Pharmaceutical drugs can be produced at reasonable costs and their manufacturing is scalable (Tambuyzer et al., 2020), which are desirable particularly for rare diseases like IRD. As pharmaceutical drugs act by targeting dysregulated cellular function and/or signaling pathways, which could be shared by multiple IRD caused by different mutations, they hold the promise to be translated into cost-effective gene-agonistic therapies. Various drugs currently identified for treatment of IRD act as neurotrophic factors or apoptotic inhibitors, and thus they could be applied together with gene therapy drugs to achieve better therapeutic outcomes. The establishment of high-throughput screening platform using retina of degenerative models (Campbell et al., 2018; Chen et al., 2018), cell lines (Kim et al., 2018), or pluripotent stem cell-derived retinal organoids (Chen et al., 2023a) should accelerate drug discovery for treatment of IRD.
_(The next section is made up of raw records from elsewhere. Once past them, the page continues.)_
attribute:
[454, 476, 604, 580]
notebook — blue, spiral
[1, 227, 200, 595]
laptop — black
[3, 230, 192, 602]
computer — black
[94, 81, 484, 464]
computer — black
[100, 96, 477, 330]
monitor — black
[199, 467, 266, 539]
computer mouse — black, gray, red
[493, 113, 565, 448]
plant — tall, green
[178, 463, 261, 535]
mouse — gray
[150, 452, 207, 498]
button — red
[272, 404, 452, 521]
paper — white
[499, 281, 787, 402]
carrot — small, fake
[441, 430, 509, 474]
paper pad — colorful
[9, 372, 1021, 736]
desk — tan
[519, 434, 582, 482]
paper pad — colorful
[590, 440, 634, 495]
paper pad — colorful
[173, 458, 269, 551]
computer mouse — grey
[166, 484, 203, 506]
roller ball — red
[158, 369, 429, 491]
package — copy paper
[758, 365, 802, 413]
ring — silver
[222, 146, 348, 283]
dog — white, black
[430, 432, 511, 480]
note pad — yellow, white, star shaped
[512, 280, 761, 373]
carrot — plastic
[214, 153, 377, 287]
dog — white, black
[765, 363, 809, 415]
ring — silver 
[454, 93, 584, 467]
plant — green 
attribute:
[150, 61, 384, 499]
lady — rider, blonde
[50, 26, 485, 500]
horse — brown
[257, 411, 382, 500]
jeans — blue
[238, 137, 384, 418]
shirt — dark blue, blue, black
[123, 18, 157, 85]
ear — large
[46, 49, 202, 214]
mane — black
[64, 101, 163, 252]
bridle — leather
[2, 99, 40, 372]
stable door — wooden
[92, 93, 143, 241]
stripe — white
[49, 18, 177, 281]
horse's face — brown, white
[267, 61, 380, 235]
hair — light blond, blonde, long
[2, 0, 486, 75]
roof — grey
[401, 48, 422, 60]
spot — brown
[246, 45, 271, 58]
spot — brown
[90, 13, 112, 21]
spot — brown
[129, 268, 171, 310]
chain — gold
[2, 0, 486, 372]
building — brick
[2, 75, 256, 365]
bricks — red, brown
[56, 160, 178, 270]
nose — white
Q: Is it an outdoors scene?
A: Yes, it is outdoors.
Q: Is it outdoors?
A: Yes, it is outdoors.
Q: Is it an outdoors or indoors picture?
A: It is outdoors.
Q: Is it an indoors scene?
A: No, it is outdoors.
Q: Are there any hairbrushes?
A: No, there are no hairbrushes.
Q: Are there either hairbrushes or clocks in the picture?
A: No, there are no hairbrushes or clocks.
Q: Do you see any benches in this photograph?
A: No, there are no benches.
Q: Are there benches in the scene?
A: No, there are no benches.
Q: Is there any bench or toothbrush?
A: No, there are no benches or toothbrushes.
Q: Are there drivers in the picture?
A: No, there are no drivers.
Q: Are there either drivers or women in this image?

However, pharmaceutical drugs, particularly the small molecules, are highly penetrant and thus could lead to off-target effects. Therefore, it is crucial yet challenging to identify the right molecule with an excellent pharmacological effect and pharmacokinetics and few off-target impact, which sometimes requires extensive optimization of the lead compound (Tambuyzer et al., 2020). A deeper understanding of the key signaling pathways involved in the therapeutic processes should facilitate the refinement of the lead compound. Furthermore, over 90% of drug candidates fail in Phase I clinical trials due to the differences in pathophysiology and pharmacokinetics between humans and animal models (Horvath et al., 2016). Human pluripotent stem cell-derived retinal organoids structurally and functionally recapitulate in vivo retina in various important aspect (Cowan et al., 2020; Saha et al., 2022) and thus offers a promising platform to test drugs in a human context. Recent studies have begun to employ the organoid platform to evaluate the dose and therapeutic outcome of drugs (Chen et al., 2023a; Corral-Serrano et al., 2023).

Due to the penetrant property of pharmaceutical drugs, all retinal cell types including RPE and MG are targeted in the treatment. A recent study revealed partial restoration of dysregulated genes in patient-derived retinal organoids upon treatment of IRD drug reserpine (Chen et al., 2023a). However, it is unclear whether such improvement in MG is a therapeutic outcome of the drug treatment or the secondary effect of photoreceptor restoration. Furthermore, the therapeutic and toxic doses may differ among retinal cell types. Evaluation of all retinal cell types in the drug treatment should facilitate the selection of optimal doses to achieve desirable therapeutic outcomes without interfering the homeostasis of the retina. Besides, all targeted cell types should be included in the initial screening to avoid toxic side effects due to undesirable interaction of the drug with cell type-specific molecules. One typical example is the interaction of chloroquine and hydroxychloroquine with melanin, which abrogates the lysosomal activity of RPE and leads to subsequent macular degeneration (Stokkermans et al., 2023).